The Delphi group is working on influenza forecasting because the need is imminent, and data is plentiful, but its platform is capable of much more. The team is already using its technology to look at dengue fever, which kills thousands of people every year, and there are plans to apply the same tools to diseases and conditions including HIV, Ebola, and Zika.

This is a field known as epidemiological forecasting — and it’s blossoming.

Under the Weather

To put the current state of epidemiological forecasting into context, Rosenfeld compares it to weather forecasting, which entered its infancy in the U.S. in the 1860s.

“At the time that it started, people didn’t realize how useful it would be economically and socially, and how much it could progress,” he said of weather forecasting’s early years. “It took many, many years — many, many decades — of development across multiple dimensions.”

flu forecasting sick woman drinking tea

Meteorologists had to put infrastructure in place to collect measurements and readings, first around the country, and then around the world. They had to develop new statistical models, and do other mathematical work to put this data to use. New technology was needed to analyze their findings. Weather forecasting was among the first applications for early supercomputers.

“If you compare that to epidemiological forecasting, we’re at the very beginning,” Rosenfeld said. “We do have the computing power, we have a head start in that regard. But we need to develop the theory, and we need to develop the measurements.”
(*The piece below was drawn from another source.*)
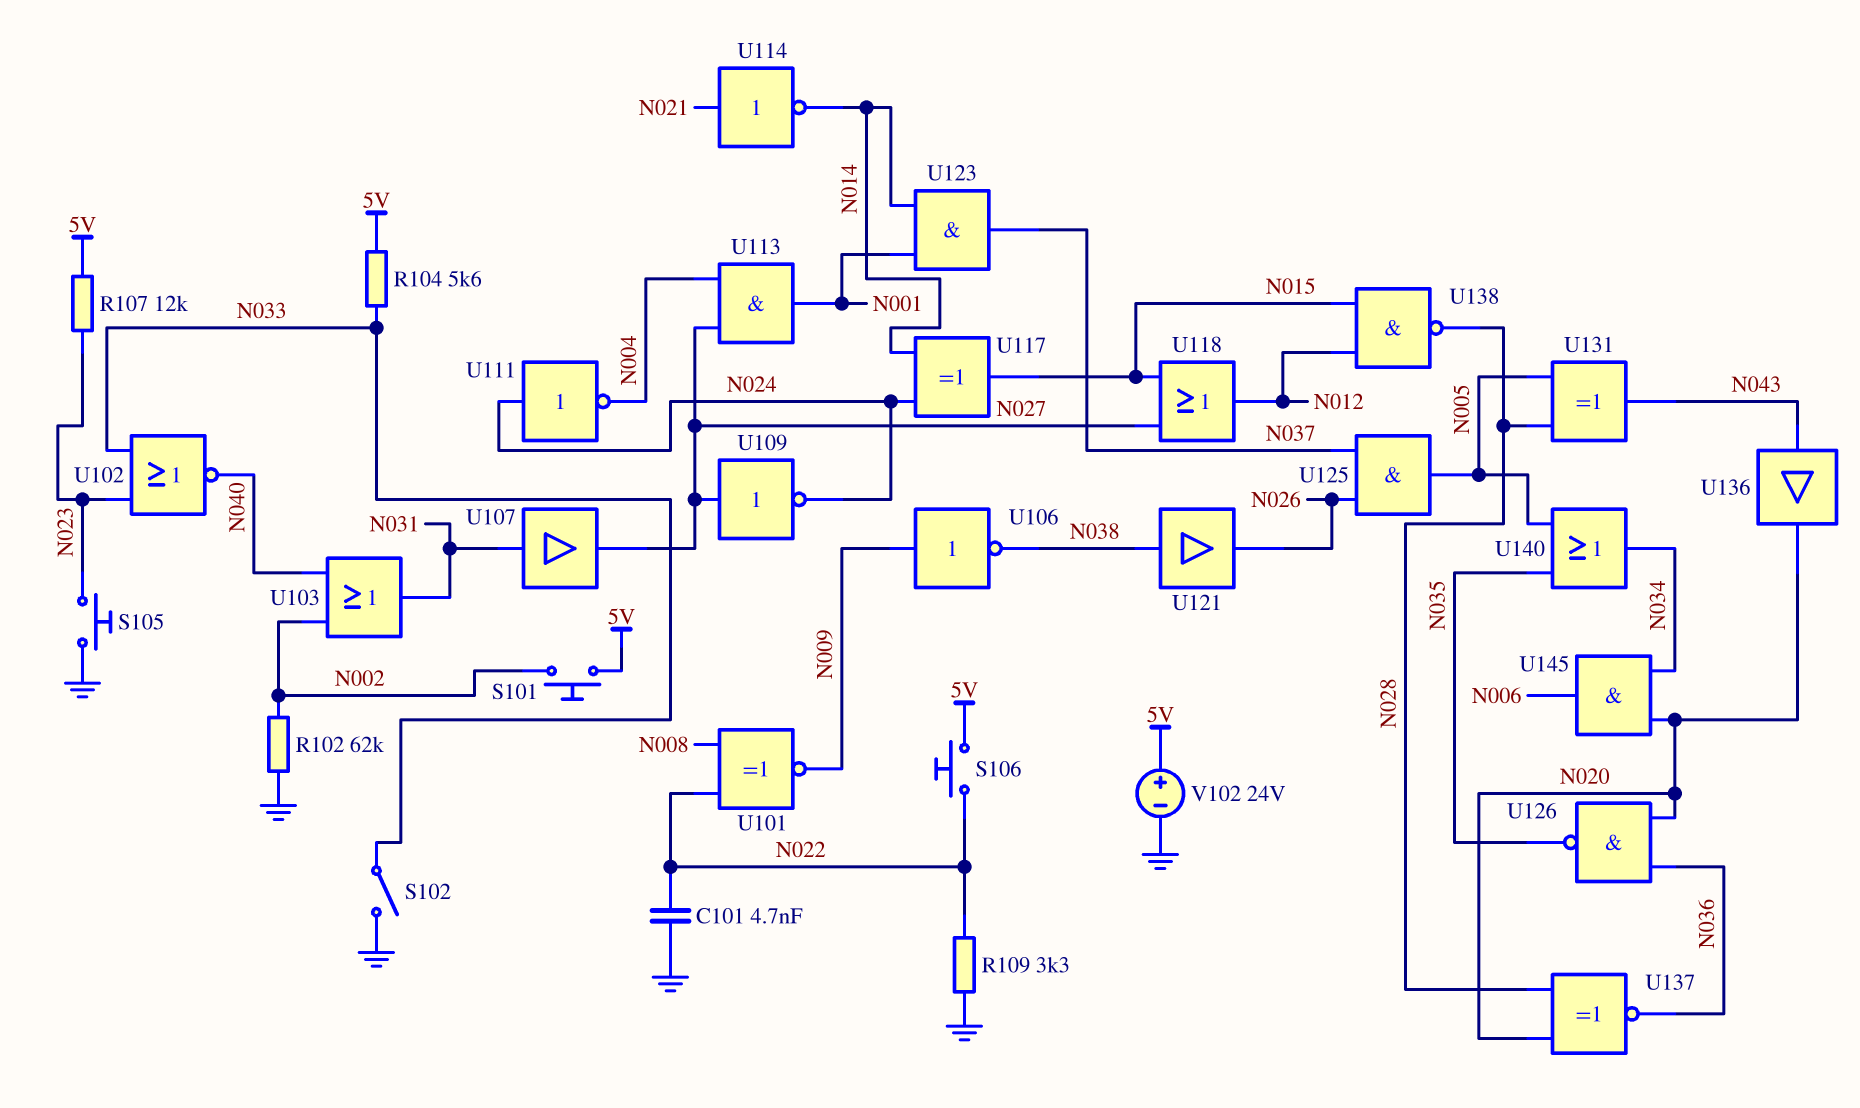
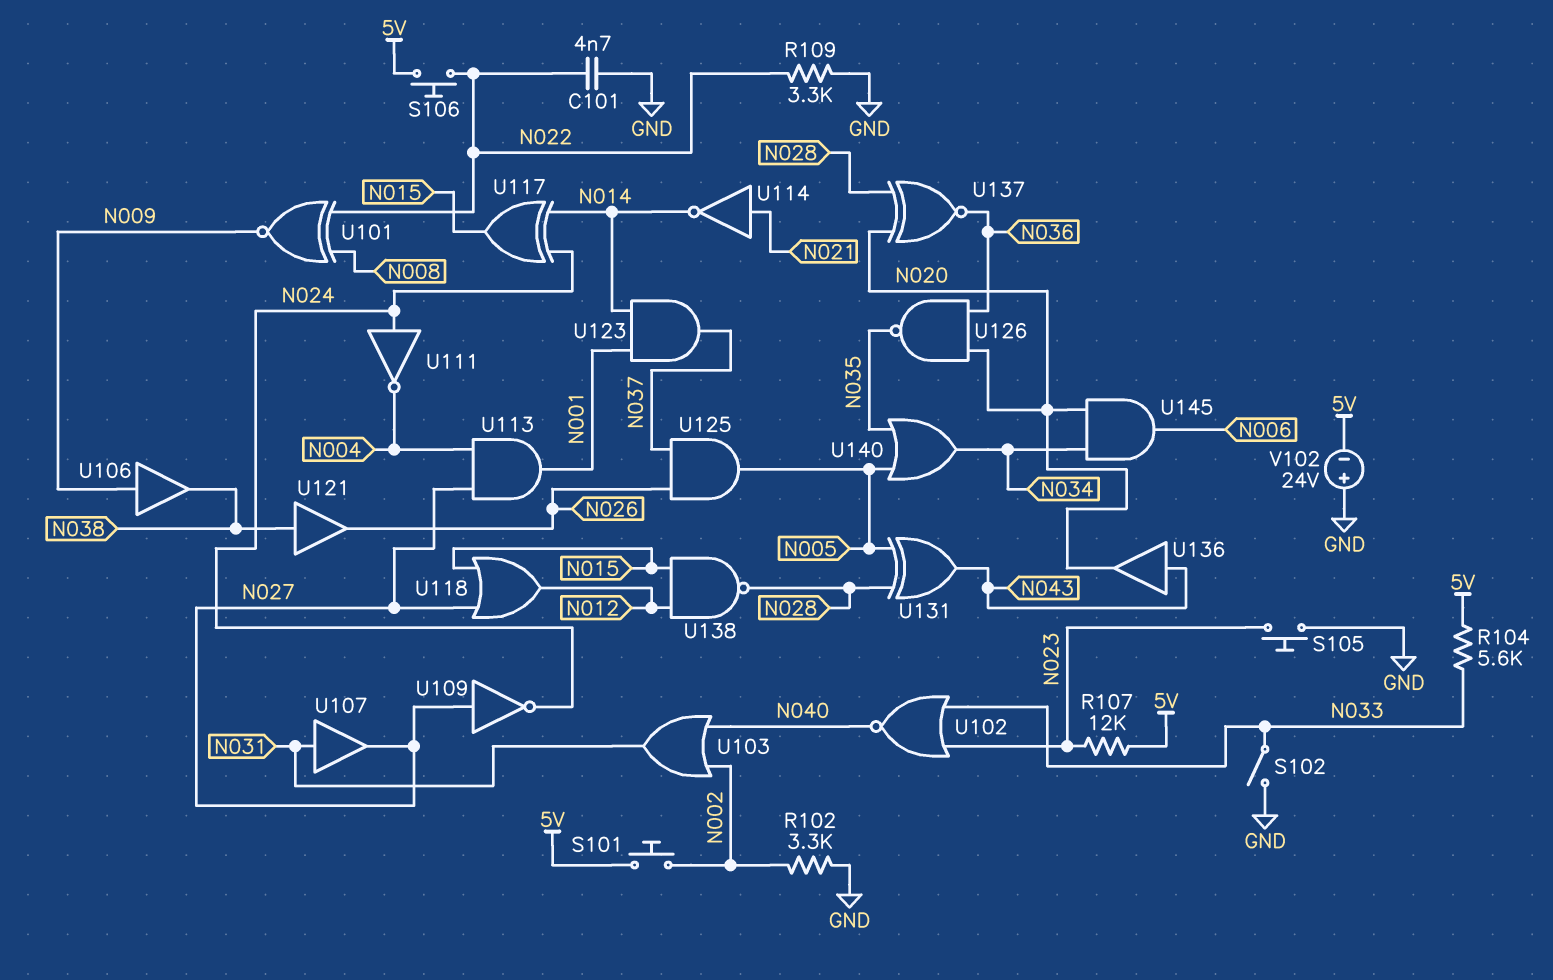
R102: 62k (GND, N002) -> 3.3k (GND, N002)
U106: NOT (in N009, out N038) -> buffer (in N009, out N038)
V102: 24V (plus 5V, minus GND) -> 24V (plus GND, minus 5V)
Rosenfeld hopes that the research that’s being done as part of this CDC initiative will demonstrate the broader potential for epidemiological forecasting. “It will take quite a few years to grow, and a significant investment,” he acknowledged. “We’re trying to make the case for it. We’re trying to start the work and show the vital benefits of forecasting.”

Rosenberg and his team have no small task ahead of them. Just as the benefits of weather forecasting weren’t immediately obvious, it’s difficult to accrue the necessary infrastructure and theoretical frameworks without the proper backing.

Working with the CDC has helped the Delphia group make some major advances in terms of influenza. The next step is to look at more infectious diseases, and continue to improve upon the forecasting being done. With any luck, the results will help medical practitioners see the thunderhead of an outbreak before it occurs.